# TASK ITEM
Pictures appear among the records below and must be omitted. Repeat exactly the lines from the line with "At the age of six, the" to the line with "where variation was", both included.

◇ ◇ ◇ ◇ ◇

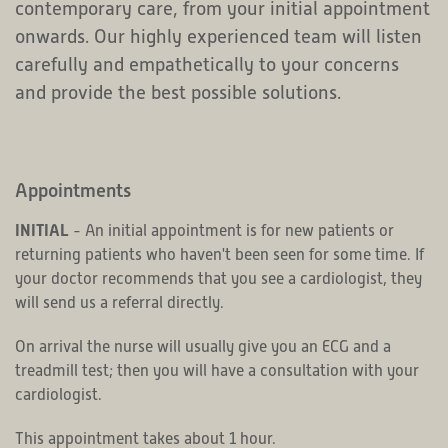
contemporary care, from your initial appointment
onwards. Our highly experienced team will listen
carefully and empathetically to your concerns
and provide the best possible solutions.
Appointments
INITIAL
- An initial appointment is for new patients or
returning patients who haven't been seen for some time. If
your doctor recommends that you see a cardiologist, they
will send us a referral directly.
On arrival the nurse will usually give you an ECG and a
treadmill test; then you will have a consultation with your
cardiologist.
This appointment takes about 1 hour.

◇ ◇ ◇ ◇ ◇

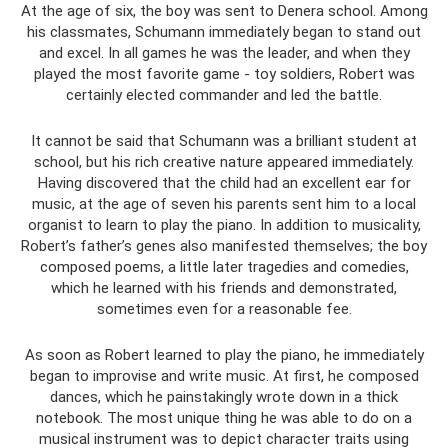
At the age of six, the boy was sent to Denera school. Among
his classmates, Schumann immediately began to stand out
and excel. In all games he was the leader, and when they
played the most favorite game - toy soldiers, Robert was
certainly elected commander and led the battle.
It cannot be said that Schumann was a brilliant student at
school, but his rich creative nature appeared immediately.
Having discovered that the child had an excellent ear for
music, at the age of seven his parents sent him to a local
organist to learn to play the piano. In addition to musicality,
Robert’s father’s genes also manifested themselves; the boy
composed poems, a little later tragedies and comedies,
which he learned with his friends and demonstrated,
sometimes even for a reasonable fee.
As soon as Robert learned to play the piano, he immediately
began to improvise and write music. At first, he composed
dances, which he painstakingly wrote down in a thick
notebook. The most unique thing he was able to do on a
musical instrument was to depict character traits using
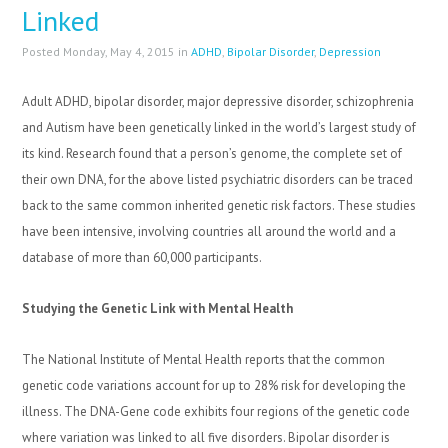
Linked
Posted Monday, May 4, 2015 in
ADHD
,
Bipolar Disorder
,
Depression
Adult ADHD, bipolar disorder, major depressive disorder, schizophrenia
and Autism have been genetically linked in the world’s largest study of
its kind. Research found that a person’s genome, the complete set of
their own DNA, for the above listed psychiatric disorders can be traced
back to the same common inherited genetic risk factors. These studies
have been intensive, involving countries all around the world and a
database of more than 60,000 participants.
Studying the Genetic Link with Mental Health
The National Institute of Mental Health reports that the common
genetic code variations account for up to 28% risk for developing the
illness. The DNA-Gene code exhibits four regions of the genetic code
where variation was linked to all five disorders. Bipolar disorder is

◇ ◇ ◇ ◇ ◇

# WRITTEN SOLUTION
At the age of six, the boy was sent to Denera school. Among
his classmates, Schumann immediately began to stand out
and excel. In all games he was the leader, and when they
played the most favorite game - toy soldiers, Robert was
certainly elected commander and led the battle.
It cannot be said that Schumann was a brilliant student at
school, but his rich creative nature appeared immediately.
Having discovered that the child had an excellent ear for
music, at the age of seven his parents sent him to a local
organist to learn to play the piano. In addition to musicality,
Robert’s father’s genes also manifested themselves; the boy
composed poems, a little later tragedies and comedies,
which he learned with his friends and demonstrated,
sometimes even for a reasonable fee.
As soon as Robert learned to play the piano, he immediately
began to improvise and write music. At first, he composed
dances, which he painstakingly wrote down in a thick
notebook. The most unique thing he was able to do on a
musical instrument was to depict character traits using
Linked
Posted Monday, May 4, 2015 in
ADHD
,
Bipolar Disorder
,
Depression
Adult ADHD, bipolar disorder, major depressive disorder, schizophrenia
and Autism have been genetically linked in the world’s largest study of
its kind. Research found that a person’s genome, the complete set of
their own DNA, for the above listed psychiatric disorders can be traced
back to the same common inherited genetic risk factors. These studies
have been intensive, involving countries all around the world and a
database of more than 60,000 participants.
Studying the Genetic Link with Mental Health
The National Institute of Mental Health reports that the common
genetic code variations account for up to 28% risk for developing the
illness. The DNA-Gene code exhibits four regions of the genetic code
where variation was linked to all five disorders. Bipolar disorder is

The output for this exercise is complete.